Com base no trecho, explique por que a questão fundiária deixa a agricultura familiar excluída, em uma a três frases.

- **Trecho**
---------------

Como paliativo, o Auxílio Emergencial poderia garantir alimento, condições de produção e permanência do homem e da mulher do campo na lavoura, com dignidade, mais tranquilidade. Porém, o Presidente da República vetou o direito a esta categoria de receber o auxílio: menospreza a agricultura familiar.

Outra questão, ainda, que deixa a agricultura familiar excluída, é a questão fundiária. A legislação e os novos procedimentos não garantem a efetiva posse da terra, a quem já está instalado e, muito menos ao postulante, posseiro a décadas ou até gerações. E o que dizer sobre os assentados da reforma agrária? Estes não têm a titularidade reconhecida. As empresas e os processos de titularização não condiz com as necessidades e foge da realidade.

Em situação semelhante, citamos a preservação ambiental: a legislação não estabelece limites para o desmatamento, preservação e nem condiciona à recuperação de áreas degradadas.

Essas questões – ambiental e fundiária – agrava a situação, em se tratando de comunidades tradicionais (indígenas e quilombolas, principalmente, além das famílias de fundo e feixo de pastos) que não tem documentação das posses e, dioturnamente, o negacionismo desse direito.

---------------

- **Linhas listadas**
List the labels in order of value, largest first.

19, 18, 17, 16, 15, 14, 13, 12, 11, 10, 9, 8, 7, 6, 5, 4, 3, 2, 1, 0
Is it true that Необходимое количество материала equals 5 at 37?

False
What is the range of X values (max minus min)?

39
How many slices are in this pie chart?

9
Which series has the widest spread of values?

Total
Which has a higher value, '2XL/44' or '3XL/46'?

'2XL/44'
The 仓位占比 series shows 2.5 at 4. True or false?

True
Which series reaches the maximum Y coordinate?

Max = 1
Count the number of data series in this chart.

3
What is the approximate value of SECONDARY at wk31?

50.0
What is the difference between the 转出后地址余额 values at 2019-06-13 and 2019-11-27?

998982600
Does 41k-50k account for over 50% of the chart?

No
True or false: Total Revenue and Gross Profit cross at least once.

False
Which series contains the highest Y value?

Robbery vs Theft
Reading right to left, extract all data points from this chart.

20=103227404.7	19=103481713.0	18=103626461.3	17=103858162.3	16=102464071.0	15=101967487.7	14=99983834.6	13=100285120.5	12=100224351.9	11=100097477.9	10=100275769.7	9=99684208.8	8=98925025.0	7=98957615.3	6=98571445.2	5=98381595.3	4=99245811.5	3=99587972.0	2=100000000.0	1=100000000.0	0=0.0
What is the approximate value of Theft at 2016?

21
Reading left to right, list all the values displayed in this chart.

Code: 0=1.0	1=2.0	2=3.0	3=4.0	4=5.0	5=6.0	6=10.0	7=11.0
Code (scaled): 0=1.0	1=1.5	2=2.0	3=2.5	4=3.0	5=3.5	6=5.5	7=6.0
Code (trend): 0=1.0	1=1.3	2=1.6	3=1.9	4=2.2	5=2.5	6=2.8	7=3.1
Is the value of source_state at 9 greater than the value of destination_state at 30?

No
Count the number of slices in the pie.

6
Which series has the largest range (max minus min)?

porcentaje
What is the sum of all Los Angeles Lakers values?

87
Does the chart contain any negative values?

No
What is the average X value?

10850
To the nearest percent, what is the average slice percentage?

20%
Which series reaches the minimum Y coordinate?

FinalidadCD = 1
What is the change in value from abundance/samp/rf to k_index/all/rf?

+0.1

---------------

- **Resposta escrita**
A legislação e os novos procedimentos não garantem a efetiva posse da terra a quem já está instalado nem ao postulante que é posseiro há décadas ou até gerações. Além disso, os assentados da reforma agrária não têm a titularidade reconhecida. As empresas e os processos de titularização não condizem com as necessidades e fogem da realidade.